About this task = Output the text of the material below line for line, without any changes, and leave out the pictures.
-- Opening Marker --
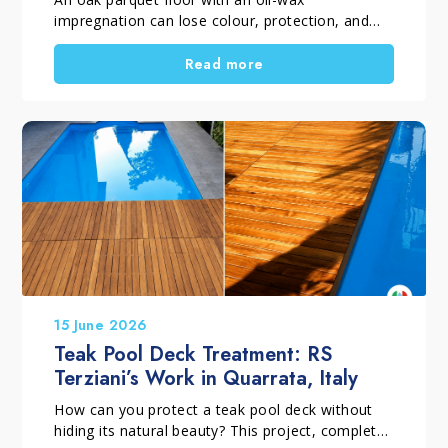
impregnation can lose colour, protection, and
visual uniformity over time. This often happens
because of incorrect maintenance or unsuitable
Read more
products. However, if the wood is still
structurally sound, replacement is not always
necessary. With a professional restoration
process, the surface can regain balance, beauty,
and long-term protection.
15 June 2026
Teak Pool Deck Treatment: RS
Terziani’s Work in Quarrata, Italy
How can you protect a teak pool deck without
hiding its natural beauty? This project, completed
-- Closing Marker --
Expected answer =
impregnation can lose colour, protection, and
visual uniformity over time. This often happens
because of incorrect maintenance or unsuitable
Read more
products. However, if the wood is still
structurally sound, replacement is not always
necessary. With a professional restoration
process, the surface can regain balance, beauty,
and long-term protection.
15 June 2026
Teak Pool Deck Treatment: RS
Terziani’s Work in Quarrata, Italy
How can you protect a teak pool deck without
hiding its natural beauty? This project, completed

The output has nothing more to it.